The job of this function is to figure out if a specific file that is going to be saved should be formatted. The key factor here is the :inputs criterion defined in .formatter.exs which takes the shape of a list of path globs eg:

inputs: [
   "*.exs",
   "config/**/*.exs",
   "apps/*/{config,lib,test}/**/*.{ex,exs}",
   "apps/*/mix.exs"
 ]

The current approach simply calls Path.wildcard on each entry, expanding it into all files based on that glob. Then, the candidate path is tested for membership in that list.

Forgive my drive-by comment here: couldn't it work just as well to check the candidate path against the set of globs without expanding them? If so then there would be no need to cache the list of files at all.

tomjakubowski avatar Sep 22 '22 04:09 tomjakubowski

couldn't it work just as well to check the candidate path against the set of globs without expanding them?

There is no function in the Elixir standard library to do this that I know of. If there's a well defined spec or library to compare a candidate path against a glob then we could use that.

I think realistically there's no chance at this point that I'm going to finish this, so I'm gonna close the PR.

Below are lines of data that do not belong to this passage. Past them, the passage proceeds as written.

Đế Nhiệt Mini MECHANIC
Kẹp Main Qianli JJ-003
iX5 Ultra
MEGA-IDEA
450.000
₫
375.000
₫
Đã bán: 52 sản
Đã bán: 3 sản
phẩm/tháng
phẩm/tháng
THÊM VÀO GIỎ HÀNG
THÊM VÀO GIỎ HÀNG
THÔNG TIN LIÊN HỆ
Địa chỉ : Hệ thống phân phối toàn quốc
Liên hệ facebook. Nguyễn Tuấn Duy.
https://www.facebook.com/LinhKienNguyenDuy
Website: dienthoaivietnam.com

benwilson512 avatar Sep 24 '22 20:09 benwilson512

couldn't it work just as well to check the candidate path against the set of globs without expanding them?

There is no function in the Elixir standard library to do this that I know of. If there's a well defined spec or library to compare a candidate path against a glob then we could use that.

A basic glob match function should be fairly easy to write. At first look glob seems like a simplified regex. The complex part is dealing correctly with cwd, symlinks, special paths, case insensitive filesystems and other path oddities

lukaszsamson avatar Sep 25 '22 08:09 lukaszsamson

The complex part is dealing correctly with cwd, symlinks, special paths, case insensitive filesystems and other path oddities

Indeed.

benwilson512 avatar Sep 25 '22 09:09 benwilson512

Anyway, I forgot that we are already using a simple function like that provided by PathGlob package

lukaszsamson avatar Sep 25 '22 13:09 lukaszsamson